G. La pluralité des Mondes


Sur la pluralité des Mondes, Jean Hennon s’était contenté de suivre la doctrine de Buridan et d’Albert de Saxe ; l’existence simultanée de plusieurs mondes n’implique pas contradiction, en sorte qu’elle pourrait être assurée, d’une manière surnaturelle, par la toute-puissance de Dieu ; mais, naturellement, deux mondes ne pourraient coexister ; la terre de l’un des mondes tendrait vers le centre de l’autre monde.

Georges de Bruxelles et Thomas Bricot seront plus audacieux ; ce n’est pas à la doctrine de Buridan, c’est à celle d’Oresme qu’ira leur adhésion[1].
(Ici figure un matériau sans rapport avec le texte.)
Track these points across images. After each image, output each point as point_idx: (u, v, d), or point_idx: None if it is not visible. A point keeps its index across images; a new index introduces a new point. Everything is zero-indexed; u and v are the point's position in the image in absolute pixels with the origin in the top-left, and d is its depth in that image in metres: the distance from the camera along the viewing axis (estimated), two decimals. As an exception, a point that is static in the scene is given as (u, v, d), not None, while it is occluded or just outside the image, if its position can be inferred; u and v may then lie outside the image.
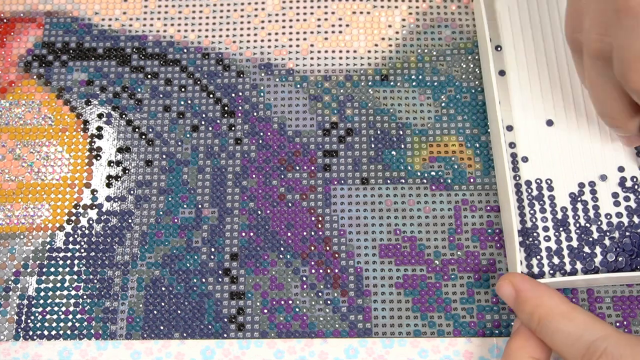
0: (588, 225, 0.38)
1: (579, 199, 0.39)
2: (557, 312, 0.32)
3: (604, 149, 0.40)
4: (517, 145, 0.40)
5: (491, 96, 0.39)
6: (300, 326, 0.38)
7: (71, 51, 0.44)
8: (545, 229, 0.38)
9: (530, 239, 0.38)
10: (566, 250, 0.38)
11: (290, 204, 0.40)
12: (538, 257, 0.38)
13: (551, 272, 0.38)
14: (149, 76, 0.43)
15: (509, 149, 0.40)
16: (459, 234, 0.39)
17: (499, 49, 0.42)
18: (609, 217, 0.39)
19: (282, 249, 0.39)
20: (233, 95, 0.43)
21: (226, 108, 0.42)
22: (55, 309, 0.39)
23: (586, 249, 0.38)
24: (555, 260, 0.38)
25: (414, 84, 0.42)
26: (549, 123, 0.40)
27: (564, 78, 0.41)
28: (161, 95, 0.43)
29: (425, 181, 0.40)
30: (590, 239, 0.38)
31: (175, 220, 0.40)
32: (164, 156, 0.41)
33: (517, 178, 0.39)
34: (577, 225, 0.38)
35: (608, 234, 0.38)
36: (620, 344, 0.30)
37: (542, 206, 0.39)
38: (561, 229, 0.38)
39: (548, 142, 0.40)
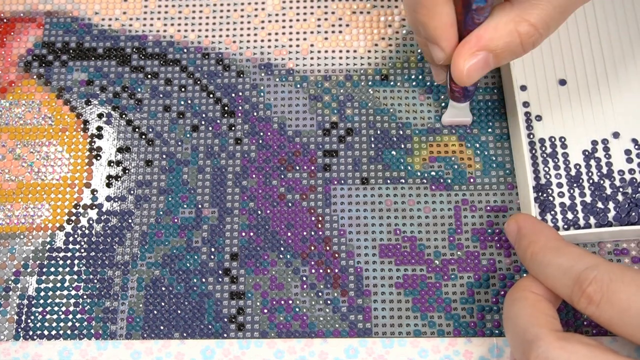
0: (601, 181, 0.39)
1: (592, 156, 0.40)
2: (549, 247, 0.33)
3: (617, 107, 0.41)
4: (531, 104, 0.41)
5: None
6: (300, 326, 0.38)
7: (71, 51, 0.44)
8: (559, 185, 0.39)
9: (545, 195, 0.39)
10: (580, 205, 0.39)
11: (290, 204, 0.40)
12: (552, 212, 0.39)
13: (565, 226, 0.38)
14: (149, 76, 0.43)
15: (522, 108, 0.41)
16: (459, 234, 0.39)
17: None
18: (621, 173, 0.39)
19: (282, 249, 0.39)
20: (233, 95, 0.43)
21: (226, 108, 0.42)
22: (55, 309, 0.39)
23: (599, 204, 0.39)
24: (569, 215, 0.39)
25: (414, 84, 0.42)
26: (562, 82, 0.41)
27: (576, 38, 0.42)
28: (161, 95, 0.43)
29: (425, 181, 0.40)
30: (604, 195, 0.39)
31: (175, 220, 0.40)
32: (164, 156, 0.41)
33: (531, 136, 0.40)
34: (591, 181, 0.39)
35: (621, 189, 0.39)
36: (609, 270, 0.30)
37: (555, 163, 0.40)
38: (575, 185, 0.39)
39: (561, 101, 0.41)
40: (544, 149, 0.40)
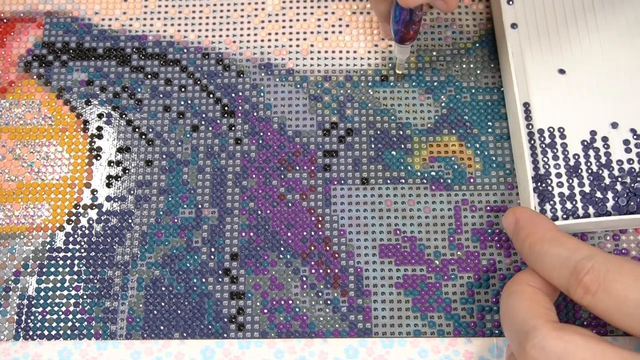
0: (600, 171, 0.39)
1: (591, 146, 0.40)
2: (547, 238, 0.33)
3: (615, 97, 0.41)
4: (530, 95, 0.41)
5: (504, 48, 0.41)
6: (300, 326, 0.38)
7: (71, 51, 0.44)
8: (558, 175, 0.39)
9: (544, 185, 0.39)
10: (579, 195, 0.39)
11: (290, 204, 0.40)
12: (551, 202, 0.39)
13: (564, 216, 0.39)
14: (149, 76, 0.43)
15: (521, 98, 0.41)
16: (459, 234, 0.39)
17: (510, 2, 0.43)
18: (620, 163, 0.40)
19: (282, 249, 0.39)
20: (233, 95, 0.43)
21: (226, 108, 0.42)
22: (55, 309, 0.39)
23: (598, 194, 0.39)
24: (568, 205, 0.39)
25: (414, 84, 0.42)
26: (561, 72, 0.42)
27: (575, 29, 0.42)
28: (161, 95, 0.43)
29: (425, 181, 0.40)
30: (602, 185, 0.39)
31: (175, 220, 0.40)
32: (164, 156, 0.41)
33: (530, 127, 0.40)
34: (589, 171, 0.39)
35: (619, 179, 0.39)
36: (607, 260, 0.30)
37: (554, 153, 0.40)
38: (574, 175, 0.39)
39: (560, 91, 0.41)
40: (542, 139, 0.40)
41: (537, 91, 0.41)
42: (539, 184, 0.39)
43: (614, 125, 0.40)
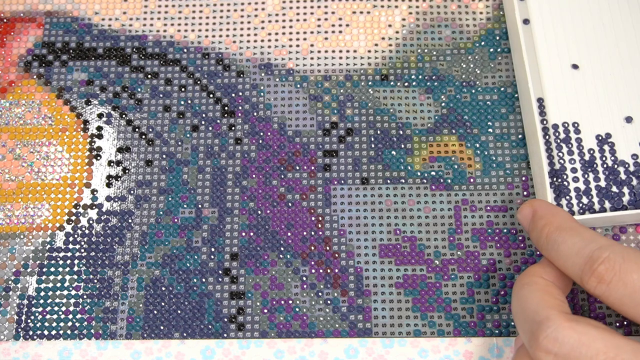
0: (615, 166, 0.39)
1: (605, 141, 0.40)
2: (564, 227, 0.33)
3: (629, 92, 0.41)
4: (544, 90, 0.41)
5: (517, 44, 0.41)
6: (300, 326, 0.38)
7: (71, 51, 0.44)
8: (574, 170, 0.39)
9: (559, 180, 0.39)
10: (594, 190, 0.39)
11: (290, 204, 0.40)
12: (567, 197, 0.39)
13: (581, 211, 0.38)
14: (149, 76, 0.43)
15: (535, 94, 0.41)
16: (459, 234, 0.39)
17: None
18: (635, 157, 0.40)
19: (282, 249, 0.39)
20: (233, 95, 0.43)
21: (226, 108, 0.42)
22: (55, 309, 0.39)
23: (614, 189, 0.39)
24: (585, 200, 0.39)
25: (414, 84, 0.42)
26: (574, 67, 0.41)
27: (588, 24, 0.42)
28: (161, 95, 0.43)
29: (425, 181, 0.40)
30: (618, 179, 0.39)
31: (175, 220, 0.40)
32: (164, 156, 0.41)
33: (544, 122, 0.40)
34: (605, 166, 0.39)
35: (635, 174, 0.39)
36: (622, 251, 0.30)
37: (569, 148, 0.40)
38: (589, 170, 0.39)
39: (574, 86, 0.41)
40: (557, 134, 0.40)
41: (551, 87, 0.41)
42: (555, 179, 0.39)
43: (629, 119, 0.40)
Sans doute, l’existence de plusieurs mondes ne peut être réalisée que par voie surnaturelle ; c’est aussi par voie surnaturelle que ce Monde-ci a été créé ; la production d’un monde n’est au pouvoir d’aucune cause naturelle ; mais si plusieurs mondes, extérieurs l’un à l’autre, avaient été créés, en dépit de <c la raison des Anciens », ces mondes pourraient subsister sans que la nature s’en trouvât violentée.

» Des mondes peuvent être excentriques de deux manières, soit qu’ils se touchent l’un l’autre, chacun d’eux étant, toutefois, entièrement hors de l’autre, soit qu’ils se trouvent entièrement séparés l’un de l’autre ; de toutes façons, par voie surnaturelle, plusieurs mondes pourraient exister.
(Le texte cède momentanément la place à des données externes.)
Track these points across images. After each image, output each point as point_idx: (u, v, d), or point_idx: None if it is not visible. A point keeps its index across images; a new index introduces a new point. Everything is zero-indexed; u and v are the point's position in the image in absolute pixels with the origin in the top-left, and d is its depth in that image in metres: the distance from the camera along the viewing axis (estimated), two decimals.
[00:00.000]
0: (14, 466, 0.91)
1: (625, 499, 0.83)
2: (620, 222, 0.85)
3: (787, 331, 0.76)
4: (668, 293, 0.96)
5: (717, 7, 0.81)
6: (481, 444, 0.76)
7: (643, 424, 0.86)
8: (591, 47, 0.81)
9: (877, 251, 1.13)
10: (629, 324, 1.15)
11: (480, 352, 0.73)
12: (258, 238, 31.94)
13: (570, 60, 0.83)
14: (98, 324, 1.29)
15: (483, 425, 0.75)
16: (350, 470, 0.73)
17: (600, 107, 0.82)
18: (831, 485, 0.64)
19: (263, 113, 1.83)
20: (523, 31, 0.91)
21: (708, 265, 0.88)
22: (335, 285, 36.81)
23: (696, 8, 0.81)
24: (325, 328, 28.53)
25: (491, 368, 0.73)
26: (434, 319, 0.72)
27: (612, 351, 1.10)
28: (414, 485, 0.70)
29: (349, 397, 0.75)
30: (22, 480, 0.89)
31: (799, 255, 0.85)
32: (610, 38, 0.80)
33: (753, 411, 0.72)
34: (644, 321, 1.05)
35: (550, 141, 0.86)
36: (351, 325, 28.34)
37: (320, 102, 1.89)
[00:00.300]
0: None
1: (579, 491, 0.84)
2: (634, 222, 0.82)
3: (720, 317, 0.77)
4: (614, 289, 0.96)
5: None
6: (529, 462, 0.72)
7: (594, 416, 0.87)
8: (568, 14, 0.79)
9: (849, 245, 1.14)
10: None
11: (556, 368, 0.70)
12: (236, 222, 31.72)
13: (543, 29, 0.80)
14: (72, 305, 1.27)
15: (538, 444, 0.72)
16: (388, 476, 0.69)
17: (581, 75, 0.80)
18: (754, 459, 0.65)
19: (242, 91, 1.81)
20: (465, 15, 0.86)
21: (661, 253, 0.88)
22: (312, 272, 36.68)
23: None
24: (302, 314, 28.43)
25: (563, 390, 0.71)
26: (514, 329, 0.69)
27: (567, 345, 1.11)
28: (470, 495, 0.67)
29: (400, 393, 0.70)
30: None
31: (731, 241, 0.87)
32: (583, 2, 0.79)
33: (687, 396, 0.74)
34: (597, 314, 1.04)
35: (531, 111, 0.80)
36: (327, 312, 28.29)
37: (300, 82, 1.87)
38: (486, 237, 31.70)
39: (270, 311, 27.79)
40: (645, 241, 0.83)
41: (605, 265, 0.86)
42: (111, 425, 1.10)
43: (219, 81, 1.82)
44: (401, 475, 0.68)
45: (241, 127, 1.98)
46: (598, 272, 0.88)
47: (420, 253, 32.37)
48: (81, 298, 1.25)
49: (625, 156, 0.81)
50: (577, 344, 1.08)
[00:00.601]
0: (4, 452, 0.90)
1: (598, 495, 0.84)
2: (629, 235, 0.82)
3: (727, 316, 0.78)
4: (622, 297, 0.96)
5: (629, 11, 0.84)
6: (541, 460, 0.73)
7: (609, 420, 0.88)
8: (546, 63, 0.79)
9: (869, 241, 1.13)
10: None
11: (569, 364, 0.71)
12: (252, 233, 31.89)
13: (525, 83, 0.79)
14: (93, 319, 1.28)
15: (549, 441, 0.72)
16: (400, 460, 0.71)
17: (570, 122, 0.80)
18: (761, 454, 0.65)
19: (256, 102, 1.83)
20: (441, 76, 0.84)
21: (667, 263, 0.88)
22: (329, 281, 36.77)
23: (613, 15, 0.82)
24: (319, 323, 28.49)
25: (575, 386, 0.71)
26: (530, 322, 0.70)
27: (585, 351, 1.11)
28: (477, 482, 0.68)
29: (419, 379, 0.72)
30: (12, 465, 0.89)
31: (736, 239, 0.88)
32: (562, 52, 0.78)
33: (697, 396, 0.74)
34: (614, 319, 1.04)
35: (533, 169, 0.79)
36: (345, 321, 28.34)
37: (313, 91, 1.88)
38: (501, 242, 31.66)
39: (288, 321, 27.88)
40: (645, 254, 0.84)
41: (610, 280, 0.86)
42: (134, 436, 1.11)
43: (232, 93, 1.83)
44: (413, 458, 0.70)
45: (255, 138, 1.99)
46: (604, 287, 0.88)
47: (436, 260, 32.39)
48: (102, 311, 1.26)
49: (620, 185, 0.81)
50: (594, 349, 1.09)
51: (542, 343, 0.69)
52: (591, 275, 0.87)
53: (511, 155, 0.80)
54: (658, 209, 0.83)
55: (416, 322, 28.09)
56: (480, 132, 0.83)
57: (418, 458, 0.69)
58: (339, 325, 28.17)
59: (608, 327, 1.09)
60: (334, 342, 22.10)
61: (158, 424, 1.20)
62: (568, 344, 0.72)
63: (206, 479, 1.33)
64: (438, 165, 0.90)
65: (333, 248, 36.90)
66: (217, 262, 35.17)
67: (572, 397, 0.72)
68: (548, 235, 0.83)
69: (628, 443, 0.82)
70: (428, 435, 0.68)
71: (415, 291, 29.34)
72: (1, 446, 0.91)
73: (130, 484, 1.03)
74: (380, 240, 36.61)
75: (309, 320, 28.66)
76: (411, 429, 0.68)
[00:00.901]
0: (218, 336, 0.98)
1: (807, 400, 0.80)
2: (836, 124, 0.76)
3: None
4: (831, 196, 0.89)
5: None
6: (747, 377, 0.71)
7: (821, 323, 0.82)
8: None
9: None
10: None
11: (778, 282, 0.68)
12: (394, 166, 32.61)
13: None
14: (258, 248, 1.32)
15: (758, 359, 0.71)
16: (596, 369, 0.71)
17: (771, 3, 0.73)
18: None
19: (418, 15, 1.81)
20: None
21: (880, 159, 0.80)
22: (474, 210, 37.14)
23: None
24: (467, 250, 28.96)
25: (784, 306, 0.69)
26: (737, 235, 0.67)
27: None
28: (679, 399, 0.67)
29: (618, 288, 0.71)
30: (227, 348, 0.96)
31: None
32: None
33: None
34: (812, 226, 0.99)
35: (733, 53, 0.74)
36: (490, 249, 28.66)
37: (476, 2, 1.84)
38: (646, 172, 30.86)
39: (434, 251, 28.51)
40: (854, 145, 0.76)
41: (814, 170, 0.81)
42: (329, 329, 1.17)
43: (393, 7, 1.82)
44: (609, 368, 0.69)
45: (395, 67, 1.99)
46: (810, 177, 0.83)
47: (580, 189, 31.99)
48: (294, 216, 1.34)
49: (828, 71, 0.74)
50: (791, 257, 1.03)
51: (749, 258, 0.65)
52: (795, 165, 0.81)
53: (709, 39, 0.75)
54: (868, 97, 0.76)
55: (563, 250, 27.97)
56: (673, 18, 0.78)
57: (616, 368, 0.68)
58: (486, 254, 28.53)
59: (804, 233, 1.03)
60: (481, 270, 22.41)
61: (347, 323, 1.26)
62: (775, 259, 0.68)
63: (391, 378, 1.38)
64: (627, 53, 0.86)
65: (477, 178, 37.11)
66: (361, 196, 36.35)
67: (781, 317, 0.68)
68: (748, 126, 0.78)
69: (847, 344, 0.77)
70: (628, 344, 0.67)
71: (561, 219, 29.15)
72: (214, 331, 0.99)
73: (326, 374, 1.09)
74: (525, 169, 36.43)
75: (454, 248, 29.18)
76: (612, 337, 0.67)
» L’autorité du Philosophe ne doit point faire obstacle à cette proposition car, ici, son parti ne doit pas être tenu. Il dit que ce Ciel-ci est composé de toute la matière possible, de toute celle qui est capable de recevoir la forme céleste ; mais cela n’est pas vrai. Il n’est pas vrai, non plus, qu’aucun corps naturel ne puisse être produit hors de ce monde-ci ; un tel corps, en effet, y résiderait naturellement comme sont, en ce monde-ci, les corps naturels, tant simples que mixtes ; de même qu’en ce monde-ci, les corps simples s’ordonnent, les uns vers le haut, les autres vers le bas, de même, en ce monde, s’il existait, il y

  1. Georgii De Cælo et Mundo, lib. I, ; Quæritur utrum possibile est esse plures mundos ; éd. cit., 3e fol. après le fol. sign. Nn 3, col. a et b.